The use of cross-sectional microhardness allowed mineral distribution, as well as net mineral loss, to be measured, and hypermineralisation was observed in the deeper parts of the enamel specimens treated with the zinc containing experimental toothpastes. A similar effect was reported for pre-formed enamel lesions²¹ where, under relatively constant-composition remineralising conditions, substantial lesion-body remineralisation was observed in the presence of zinc and fluoride, whereas lesions in the presence of fluoride alone apparently arrested. The authors proposed that zinc, acting as a crystal-growth inhibitor, retarded fluoride-induced lesion arrest. It has recently been reported that lesions remineralised in the presence of zinc do so preferentially in the deeper regions,²² and in the current study, extended maintenance of porosity may have allowed the lesions which formed during the cycling phase to remineralise more fully, leading to the observed hypermineralisation.

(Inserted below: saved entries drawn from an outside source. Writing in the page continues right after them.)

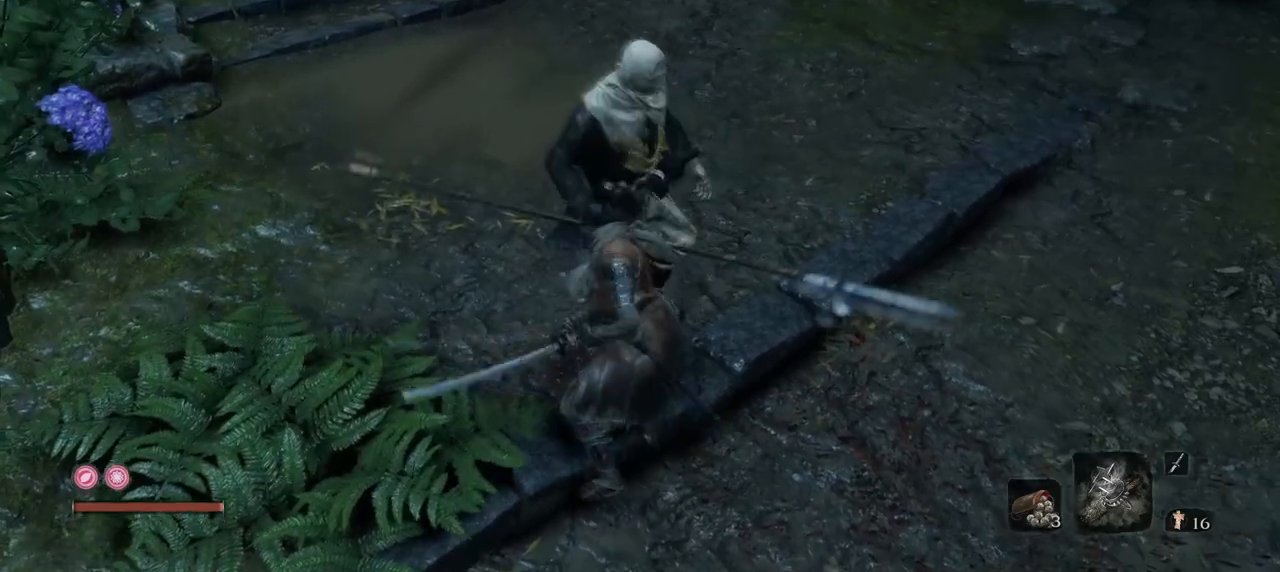
{"keys": [], "mouse": ["left"], "events": [[251, "3", "down"], [367, "3", "up"], [451, "mouse_left", "down"]]}
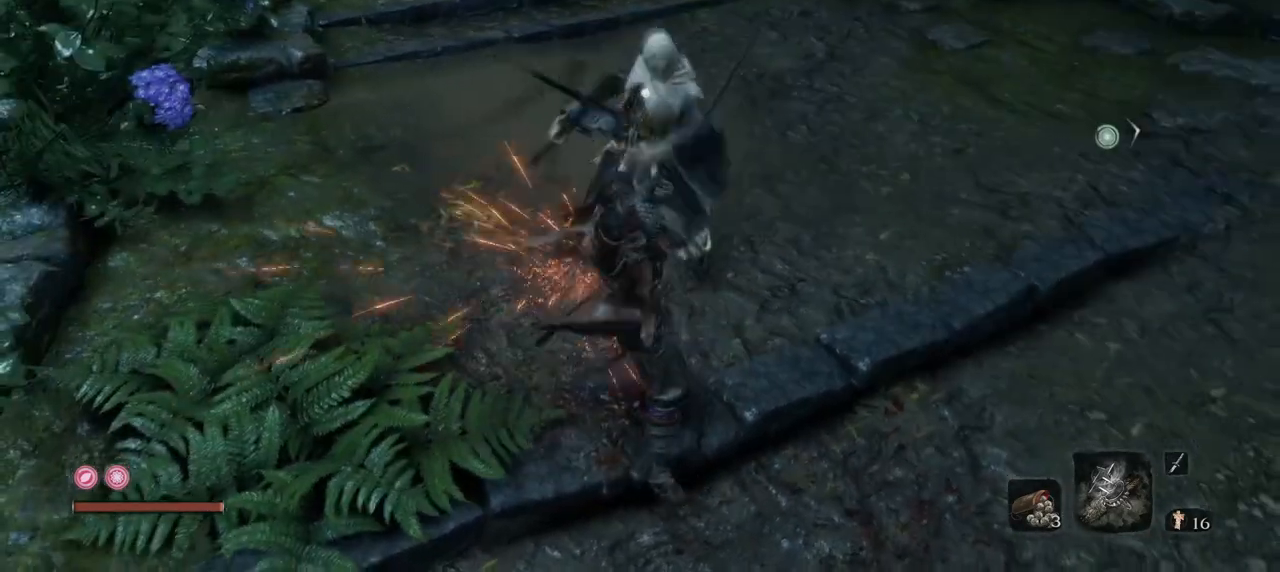
{"keys": [], "mouse": [], "events": [[50, "mouse_left", "up"]]}
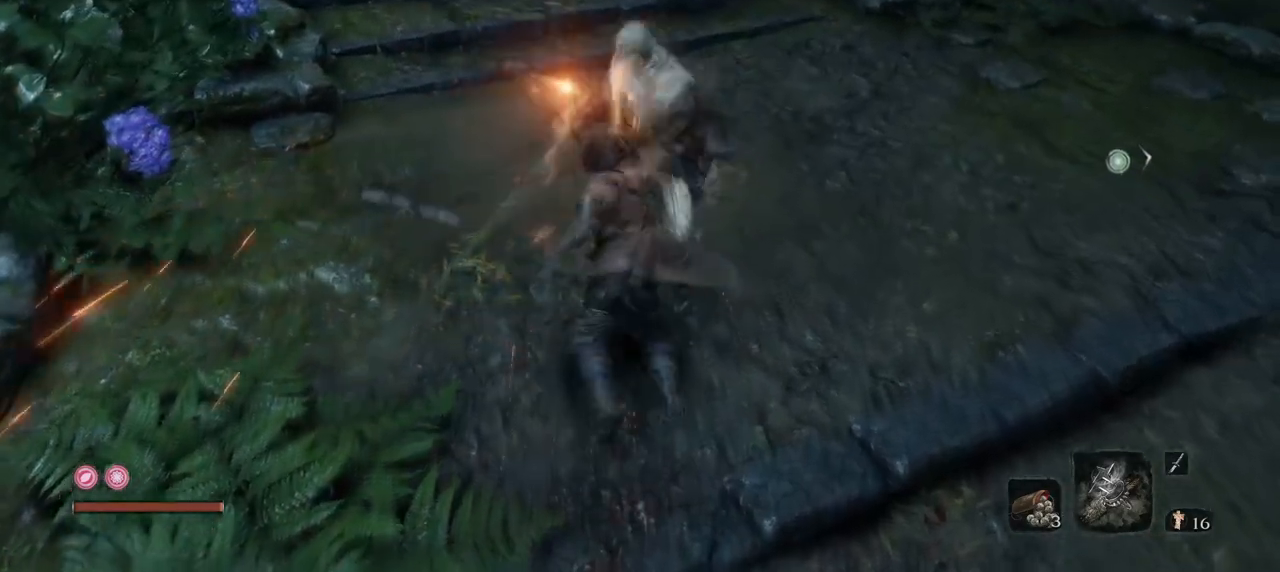
{"keys": [], "mouse": [], "events": [[301, "mouse_left", "down"], [451, "mouse_left", "up"]]}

A number of plausible explanations for the lack of an overall effect of zinc on the ability of fluoride to reduce caries have been proposed. For instance, it has been reported that concentrations of calcium similar to those in saliva displaced pre-adsorbed zinc from hydroxyapatite.²³ Additionally, not all of the crystal growth sites are likely to be affected by zinc; therefore, in the presence of fluoride, overgrowth of the inhibitor covered regions of the crystals may occur.⁶ As discussed above, zinc has the potential to delay fluoride induced arrest and therefore maintain surface zone porosity to facilitate greater lesion body remineralisation.²¹

Whilst the mechanisms of zinc induced reductions in enamel solubility have received little attention, possible explanations can be deduced from work with other metal species and from the non-dental literature. Dedhiya et al.¹⁵ have reported that HA dissolution rates in the presence of strontium was governed by a calcium-strontium apatite complex at the hydroxyapatite surface of the formula Ca₆ Sr₄ (PO₄)₆ (OH)₂ which controlled the dynamic conditions at the crystal-solvent interface. Studies on the use of copper for inhibiting HA dissolution have suggested that precipitation of an acid-insoluble copper phosphate protective layer on the enamel surface is a possible mechanism.¹⁶ With reference to zinc, it has been reported that Hopeite (Zn₃(PO₄)₂.4H₂O) precipitation can occur,²⁴ or alternatively, that zinc adsorbed onto apatite may prevent the formation of ‘dissolution nuclei’ on the surface of HA.²⁵ Given that low concentrations of zinc can both modify or inhibit remineralisation, but can also reduce dissolution markedly, the lack of an apparent effect is intriguing and further work should lead to greater understanding of the possible role of zinc in caries.

CONCLUSION

Two experimental toothpastes containing 0.1%w/w o-cymen-5-ol, 0.6%w/w ZnCl₂ and 1,450 ppm F have been evaluated for their ability to reduce early caries lesion development. Our findings show that in study 1, both experimental toothpastes were statistically superior to a marketed toothpaste containing 1,450 ppm F; in study 2 they were at least as effective as the marketed toothpaste.

CONFLICT OF INTEREST AND SOURCE OF FUNDING

The work described in this manuscript was funded by GlaxoSmithKline Consumer Healthcare. The authors external to GSK received no additional fee for the preparation of this manuscript. The remaining authors are employed by GSK but confirm no potential conflicts of interest.